Orhan Yalçın Gültekin
Sabırsız ve yürek yakan bir bekleyiş çökmüştü Alpullu’ya… Alpullu ahalisinin olduğu kadar yüreğinin değdiği herkesi sevgi, dostluk ve yardımlaşmayla sarıp sarmalayan Aydın Çetin’i, tatil için gittiği İzmir’de kalp krizinden kaybetmiştik. Milli maçı seyrettikten sonra yatıp uyumuş, üzerine çöken bir ağırlıkla uyanmış, kendine gelmek için ılık bir duş almış ve sonra da gözlerini açmamak üzere yummuştu. Geri getirmek için yapılan müdahalelere de cevap vememişti. Bir grup Alpullu gasilhanesinde onu beklerken daha kalabalık bir grup da iki katlı evin bahçesinde karanlıktaki her ışık hüzmesine geldiler mi diye bakarak bekleşiyordu.
Geldiler… Ağıtlar ve ağlamalar arasında “eflatun poşet, eflatun poşeti bulun…” sözleri üzerine arabaya yöneldik. Bir çanta, çantanın içinde bir beyaz poşet, onun da içindi bir eflatun poşet… Evin anahtarlarıyla birlikte bir takım değerli evrak da vardı eflatun poşetin içinde. 1961 doğumluydu Aydın… Herkesin sevgilisiydi. Kimseye kötü söz söylememiş, kötü nazarla bakmamıştı. Sesini yükselttiğine tanıklık edecek bulamazdınız. Herkesin yardımına koşar, herkese sevgiyle yaklaşırdı. İnsanî güzel vasıf olarak aklınıza ne gelirse, onda vardı.
Alpullu Belediyesi’nde başladığı ekmek mücadelesini Mali Hizmetler Müdürü olarak sürdürmekte olan Aydın’ın emekliliği gelmiş ama yükseköğrenimini sürdüren oğlunun son yılı için ertelemişti. Sonrası için hayalleri vardı. İzmir’e yerleşecek ve orada ekmeğinin peşine düşecekti. Bacanağının anlattığına göre Alaçatı’yı gördüğünde “Biz yaşamamışız ki…” demişti.

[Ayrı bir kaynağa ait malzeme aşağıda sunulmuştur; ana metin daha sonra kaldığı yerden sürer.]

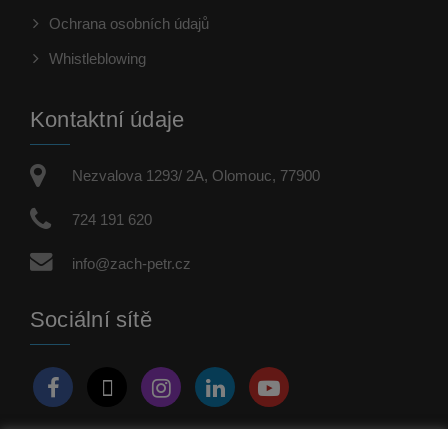
Ochrana osobních údajů
Whistleblowing
Kontaktní údaje
Nezvalova 1293/ 2A, Olomouc, 77900
724 191 620
info@zach-petr.cz
Sociální sítě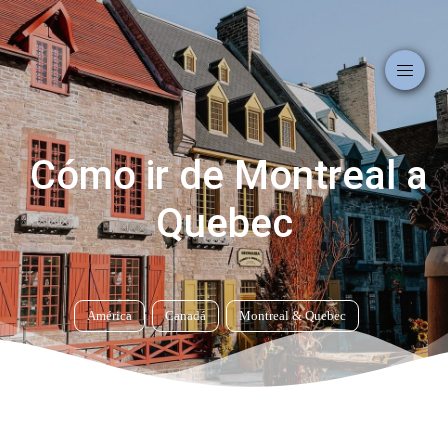
Cómo ir de Montreal a
Quebec
América
Canadá
Montreal
&
Quebec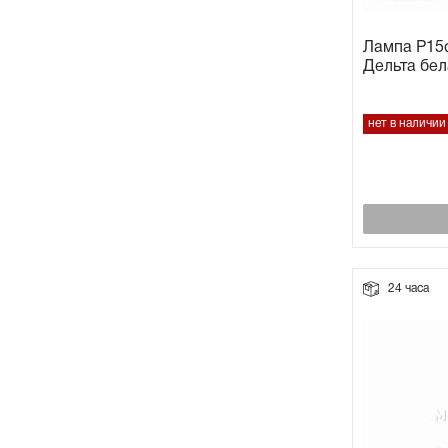
Лампа P15d
Дельта бел
нет в наличии
24 часа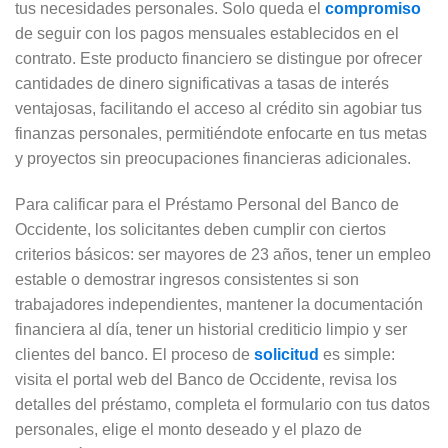
tus necesidades personales. Solo queda el
compromiso
de seguir con los pagos mensuales establecidos en el
contrato. Este producto financiero se distingue por ofrecer
cantidades de dinero significativas a tasas de interés
ventajosas, facilitando el acceso al crédito sin agobiar tus
finanzas personales, permitiéndote enfocarte en tus metas
y proyectos sin preocupaciones financieras adicionales.
Para calificar para el Préstamo Personal del Banco de
Occidente, los solicitantes deben cumplir con ciertos
criterios básicos: ser mayores de 23 años, tener un empleo
estable o demostrar ingresos consistentes si son
trabajadores independientes, mantener la documentación
financiera al día, tener un historial crediticio limpio y ser
clientes del banco. El proceso de
solicitud
es simple:
visita el portal web del Banco de Occidente, revisa los
detalles del préstamo, completa el formulario con tus datos
personales, elige el monto deseado y el plazo de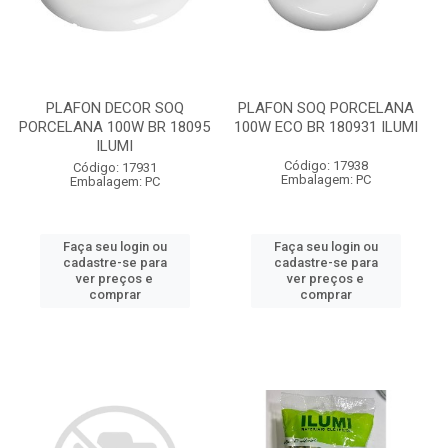
PLAFON DECOR SOQ
PLAFON SOQ PORCELANA
PORCELANA 100W BR 18095
100W ECO BR 180931 ILUMI
ILUMI
Código: 17938
Código: 17931
Embalagem: PC
Embalagem: PC
Faça seu login ou
Faça seu login ou
cadastre-se para
cadastre-se para
ver preços e
ver preços e
comprar
comprar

Şimdi onunla ilgili en önemli kâğıtlar bir eflatun poşetin içindeydi. Ne olabilirdi ki o en önemli kâğıtlar… O eflatun poşette onu asla anlatmaya yetmeyecek iki kâğıt parçası vardı… Bir nüfus kimlik fotokopisinin iliştirildiği ölüm kâğıdı!
Bir yaşam bir eflatun poşete sığar mıydı ki?